Op 24 mei 2022 heeft de Rechtbank Amsterdam uitspraak gedaan in een zaak betreffende de overlevering van een opgeëiste persoon op basis van een Europees Aanhoudingsbevel (EAB) uitgevaardigd door de Regional Court in Poznań, Polen. De vordering tot overlevering werd ingediend door de officier van justitie op 10 maart 2022 en betreft een vrijheidsstraf van 2 jaar en 2 maanden, waarvan nog 1 jaar, 6 maanden en 27 dagen resteert. De rechtbank heeft vastgesteld dat de opgeëiste persoon, geboren in 1980 in Polen, geen vaste woon- of verblijfplaats in Nederland heeft en momenteel gedetineerd is.

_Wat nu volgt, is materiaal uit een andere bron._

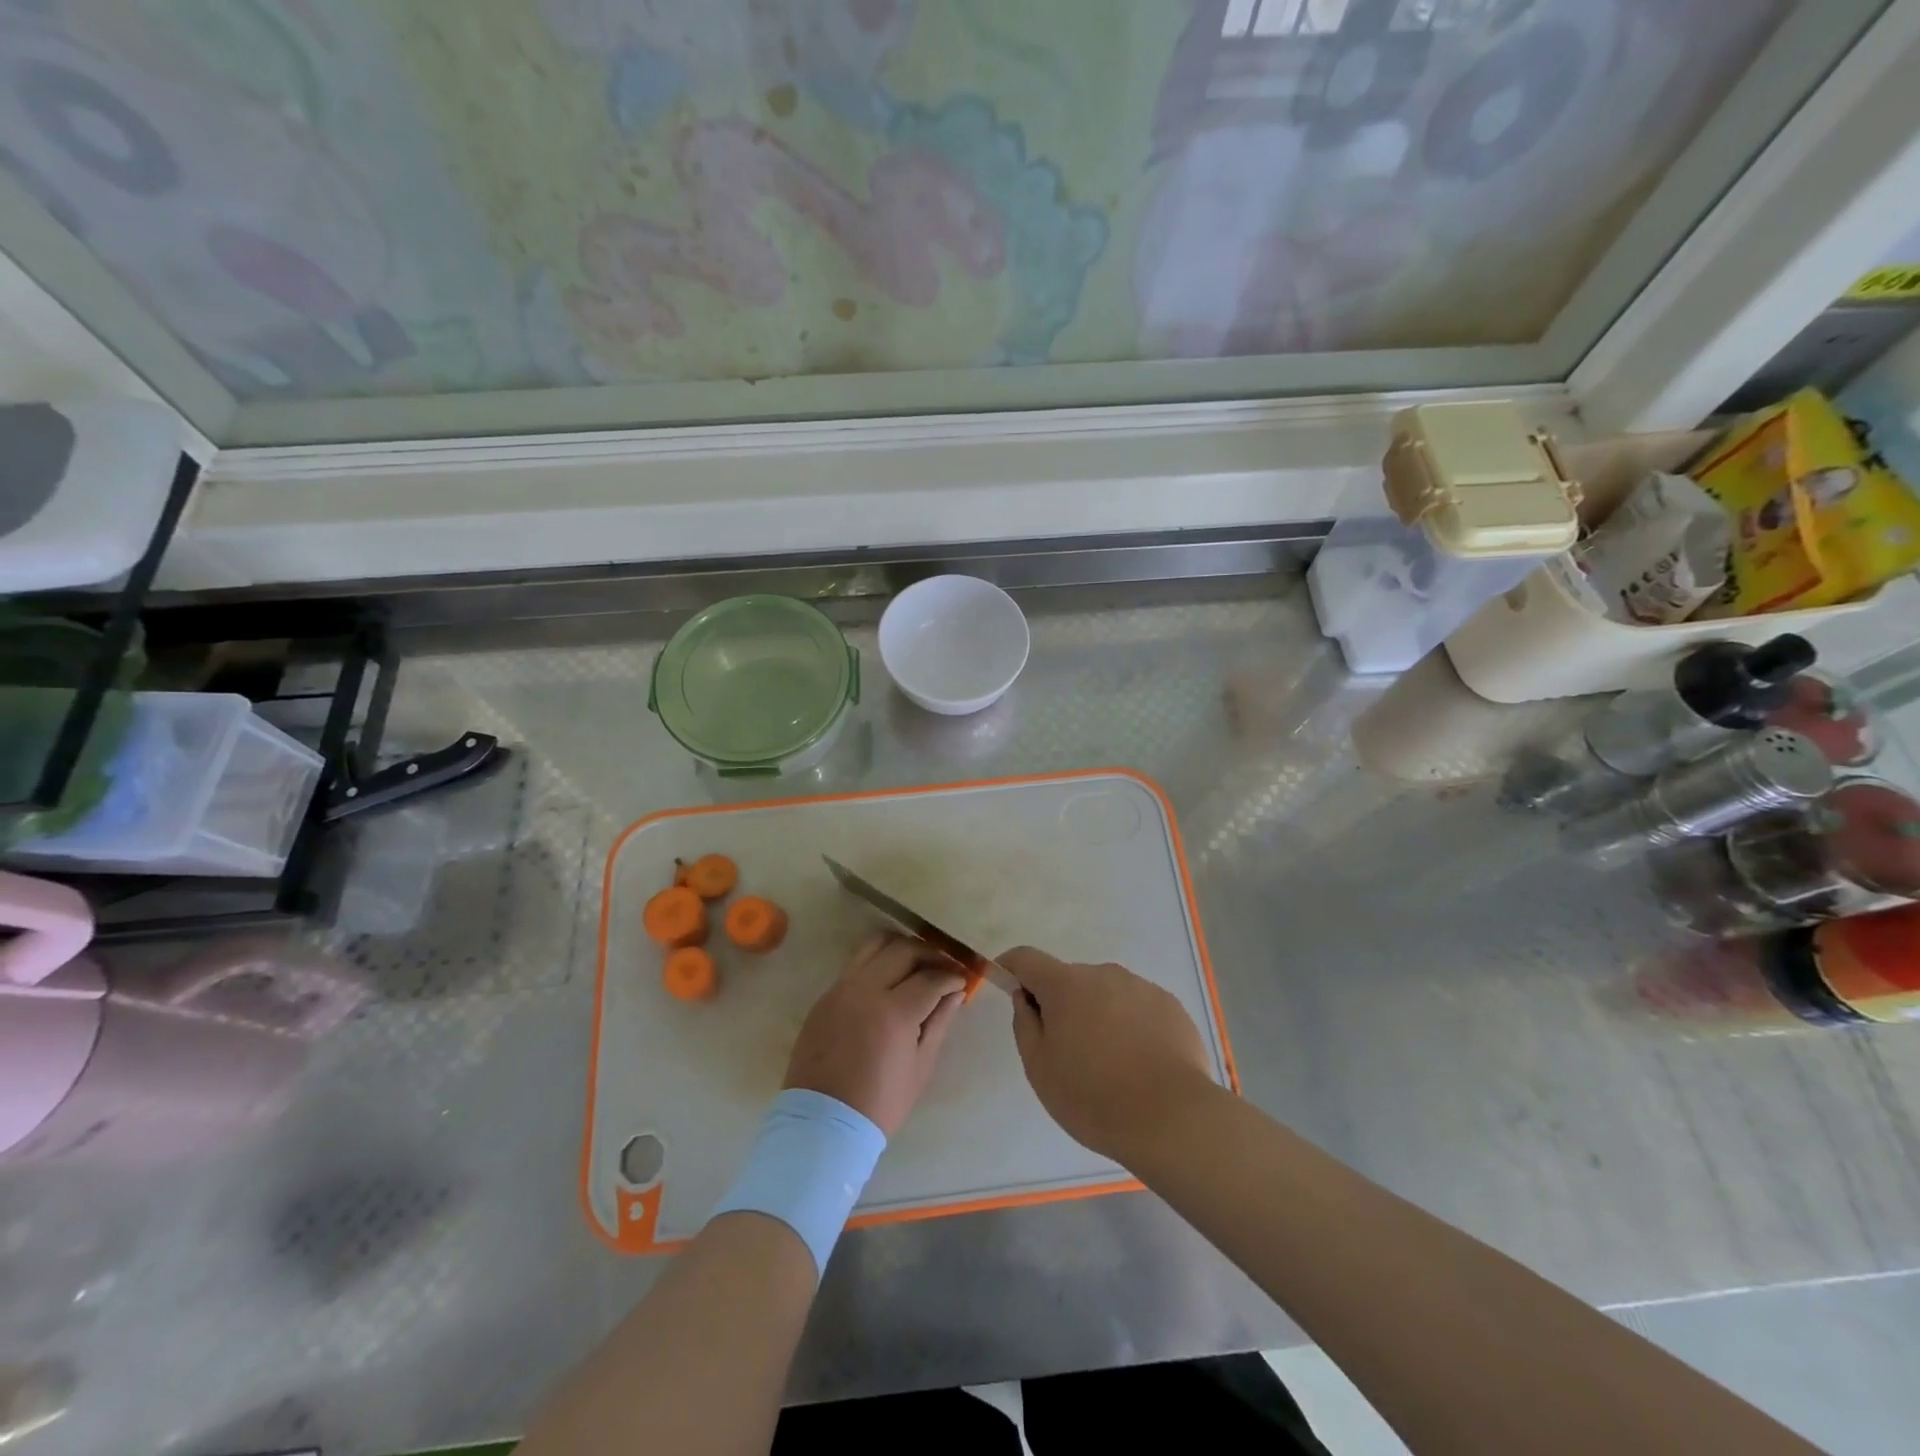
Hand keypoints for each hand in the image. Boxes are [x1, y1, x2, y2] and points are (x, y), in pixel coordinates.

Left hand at [784, 932, 967, 1136]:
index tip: (961, 981)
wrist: (823, 1124)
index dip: (951, 976)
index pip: (930, 978)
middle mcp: (865, 990)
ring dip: (901, 947)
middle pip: (903, 950)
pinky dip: (877, 962)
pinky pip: (855, 964)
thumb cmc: (880, 1103)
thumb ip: (939, 1022)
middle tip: (944, 967)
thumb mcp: (920, 1067)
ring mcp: (840, 989)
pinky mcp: (825, 996)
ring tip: (916, 963)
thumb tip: (956, 993)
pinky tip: (889, 979)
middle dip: (930, 954)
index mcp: (893, 1012)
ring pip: (875, 945)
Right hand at [1001, 947, 1216, 1161]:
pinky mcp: (1170, 1006)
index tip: (1007, 984)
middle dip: (1061, 1004)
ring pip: (1107, 994)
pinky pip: (1138, 1008)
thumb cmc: (1094, 1096)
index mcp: (1066, 985)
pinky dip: (1130, 1026)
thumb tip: (1025, 998)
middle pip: (1070, 980)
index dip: (1012, 967)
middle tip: (1066, 1052)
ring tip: (1110, 1065)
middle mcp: (1104, 974)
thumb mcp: (1040, 1069)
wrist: (1173, 1118)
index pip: (1027, 958)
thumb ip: (1026, 1025)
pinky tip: (1140, 1065)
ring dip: (1098, 1015)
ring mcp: (1141, 987)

Tijdens de openbare zitting op 10 mei 2022 was de opgeëiste persoon niet aanwezig, maar zijn raadsvrouw, mr. F.S. Baardman, was wel aanwezig. De rechtbank heeft de identiteit van de opgeëiste persoon bevestigd en vastgesteld dat hij op de hoogte was van de procedure in hoger beroep, ondanks zijn afwezigheid. De rechtbank heeft de weigeringsgrond van artikel 12 van de Overleveringswet (OLW) overwogen, maar besloot af te zien van de weigering omdat de opgeëiste persoon in eerste aanleg aanwezig was en de procedure in hoger beroep hem bekend was.
De rechtbank concludeerde dat er geen weigeringsgronden zijn die de overlevering in de weg staan. De feiten waarvoor de overlevering wordt verzocht, zijn opgenomen in bijlage 1 van de OLW, en de rechtbank heeft vastgesteld dat de strafbare feiten in Polen een vrijheidsstraf van ten minste drie jaar met zich meebrengen. De rechtbank heeft uiteindelijk besloten de overlevering toe te staan, en de beslissing is uitgesproken door mr. C. Klomp, voorzitter, en mrs. J.A.A.G. de Vries en A. Pahladsingh, rechters, in aanwezigheid van griffier mr. A.M. Rus.